Task to carry out:
What you should copy is the line containing "left elbow: (103, 350)" and all lines after it in the entries below, exactly and without anything added.

Record excerpts:
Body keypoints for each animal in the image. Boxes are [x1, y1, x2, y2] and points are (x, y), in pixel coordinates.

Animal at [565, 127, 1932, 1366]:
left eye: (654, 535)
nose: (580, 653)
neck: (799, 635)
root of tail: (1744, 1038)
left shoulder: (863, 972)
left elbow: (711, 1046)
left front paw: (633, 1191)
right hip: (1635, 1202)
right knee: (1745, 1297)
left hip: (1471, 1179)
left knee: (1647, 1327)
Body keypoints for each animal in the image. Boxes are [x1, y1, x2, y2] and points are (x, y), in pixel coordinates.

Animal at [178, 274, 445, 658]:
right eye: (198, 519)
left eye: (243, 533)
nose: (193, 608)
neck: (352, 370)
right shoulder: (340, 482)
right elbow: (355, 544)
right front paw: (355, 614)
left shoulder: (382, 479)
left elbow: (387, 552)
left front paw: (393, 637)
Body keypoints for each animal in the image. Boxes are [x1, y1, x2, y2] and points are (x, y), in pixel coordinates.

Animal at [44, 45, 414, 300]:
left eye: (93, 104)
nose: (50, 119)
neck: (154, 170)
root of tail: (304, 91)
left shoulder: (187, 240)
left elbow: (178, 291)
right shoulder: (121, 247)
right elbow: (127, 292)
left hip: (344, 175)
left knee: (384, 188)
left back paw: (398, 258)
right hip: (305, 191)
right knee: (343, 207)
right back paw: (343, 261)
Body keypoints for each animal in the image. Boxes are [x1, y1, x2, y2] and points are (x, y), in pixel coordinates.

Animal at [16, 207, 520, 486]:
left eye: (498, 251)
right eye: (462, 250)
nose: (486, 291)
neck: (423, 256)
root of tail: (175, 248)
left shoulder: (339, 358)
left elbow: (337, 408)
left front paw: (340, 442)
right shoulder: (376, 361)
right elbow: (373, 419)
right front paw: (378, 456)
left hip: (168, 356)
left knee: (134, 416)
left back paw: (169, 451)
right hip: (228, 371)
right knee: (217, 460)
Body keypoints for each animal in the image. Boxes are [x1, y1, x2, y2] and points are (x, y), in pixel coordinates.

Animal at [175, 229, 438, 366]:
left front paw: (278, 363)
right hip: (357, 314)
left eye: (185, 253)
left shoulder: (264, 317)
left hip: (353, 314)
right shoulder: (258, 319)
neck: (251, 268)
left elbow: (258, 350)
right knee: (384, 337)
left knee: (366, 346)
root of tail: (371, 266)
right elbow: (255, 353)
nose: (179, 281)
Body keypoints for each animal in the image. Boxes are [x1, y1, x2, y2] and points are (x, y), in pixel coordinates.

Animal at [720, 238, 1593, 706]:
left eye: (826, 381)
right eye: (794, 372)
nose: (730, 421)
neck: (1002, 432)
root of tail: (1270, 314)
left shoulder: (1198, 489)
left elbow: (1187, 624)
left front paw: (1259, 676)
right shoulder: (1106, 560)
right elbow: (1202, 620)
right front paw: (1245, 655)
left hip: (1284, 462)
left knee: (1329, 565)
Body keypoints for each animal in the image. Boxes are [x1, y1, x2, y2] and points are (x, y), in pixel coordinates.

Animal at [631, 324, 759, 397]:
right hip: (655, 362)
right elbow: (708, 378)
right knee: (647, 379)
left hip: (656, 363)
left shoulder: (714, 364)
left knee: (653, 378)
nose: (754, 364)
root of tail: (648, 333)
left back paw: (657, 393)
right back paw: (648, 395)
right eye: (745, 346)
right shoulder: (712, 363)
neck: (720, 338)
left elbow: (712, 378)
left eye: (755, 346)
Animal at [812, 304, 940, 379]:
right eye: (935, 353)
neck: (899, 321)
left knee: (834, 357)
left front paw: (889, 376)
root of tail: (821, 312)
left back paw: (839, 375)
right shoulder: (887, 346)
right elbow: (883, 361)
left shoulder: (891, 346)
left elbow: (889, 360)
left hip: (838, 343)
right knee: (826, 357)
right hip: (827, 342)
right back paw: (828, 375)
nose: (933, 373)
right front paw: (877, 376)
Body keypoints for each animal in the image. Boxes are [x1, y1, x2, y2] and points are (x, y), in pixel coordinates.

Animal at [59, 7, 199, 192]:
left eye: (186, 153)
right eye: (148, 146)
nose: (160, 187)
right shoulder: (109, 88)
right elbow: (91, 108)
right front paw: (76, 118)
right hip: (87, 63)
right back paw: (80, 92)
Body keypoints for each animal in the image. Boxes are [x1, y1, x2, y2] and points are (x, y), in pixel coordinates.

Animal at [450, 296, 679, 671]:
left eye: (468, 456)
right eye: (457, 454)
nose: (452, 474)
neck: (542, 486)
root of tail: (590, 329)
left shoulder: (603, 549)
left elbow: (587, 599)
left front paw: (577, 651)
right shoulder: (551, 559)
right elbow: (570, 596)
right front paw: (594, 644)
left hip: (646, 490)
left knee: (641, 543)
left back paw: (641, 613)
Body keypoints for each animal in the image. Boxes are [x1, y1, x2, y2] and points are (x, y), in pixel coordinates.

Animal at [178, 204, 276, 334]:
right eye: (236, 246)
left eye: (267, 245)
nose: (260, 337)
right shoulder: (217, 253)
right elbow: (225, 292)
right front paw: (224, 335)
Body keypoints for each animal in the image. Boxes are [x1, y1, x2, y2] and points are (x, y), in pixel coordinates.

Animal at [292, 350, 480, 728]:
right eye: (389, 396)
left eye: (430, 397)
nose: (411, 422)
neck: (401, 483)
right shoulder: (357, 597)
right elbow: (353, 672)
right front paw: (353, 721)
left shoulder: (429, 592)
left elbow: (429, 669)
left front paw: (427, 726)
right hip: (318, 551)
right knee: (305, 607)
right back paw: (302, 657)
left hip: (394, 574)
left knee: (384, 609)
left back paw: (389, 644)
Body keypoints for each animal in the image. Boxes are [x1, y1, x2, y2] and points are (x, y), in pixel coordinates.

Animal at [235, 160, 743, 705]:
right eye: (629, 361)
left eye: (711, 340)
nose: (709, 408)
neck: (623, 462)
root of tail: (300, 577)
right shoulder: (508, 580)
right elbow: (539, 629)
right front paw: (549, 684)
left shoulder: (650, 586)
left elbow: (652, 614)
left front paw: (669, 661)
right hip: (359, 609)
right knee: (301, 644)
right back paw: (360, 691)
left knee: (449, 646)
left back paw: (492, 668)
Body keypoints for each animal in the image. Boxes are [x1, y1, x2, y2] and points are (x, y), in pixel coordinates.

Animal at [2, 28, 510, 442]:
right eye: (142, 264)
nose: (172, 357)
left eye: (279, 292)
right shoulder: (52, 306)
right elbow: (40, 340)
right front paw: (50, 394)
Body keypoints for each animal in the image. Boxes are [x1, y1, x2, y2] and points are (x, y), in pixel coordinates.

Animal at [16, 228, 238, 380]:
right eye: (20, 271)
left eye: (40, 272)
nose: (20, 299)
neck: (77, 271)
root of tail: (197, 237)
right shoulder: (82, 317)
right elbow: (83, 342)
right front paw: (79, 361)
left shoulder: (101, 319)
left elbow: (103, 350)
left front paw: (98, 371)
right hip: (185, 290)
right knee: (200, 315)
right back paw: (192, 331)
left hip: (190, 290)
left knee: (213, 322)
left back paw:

Problem solution:
left elbow: (103, 350)
left front paw: (98, 371)
right hip: (185, 290)
right knee: (200, 315)
right back paw: (192, 331)
left hip: (190, 290)
left knee: (213, 322)
left back paw:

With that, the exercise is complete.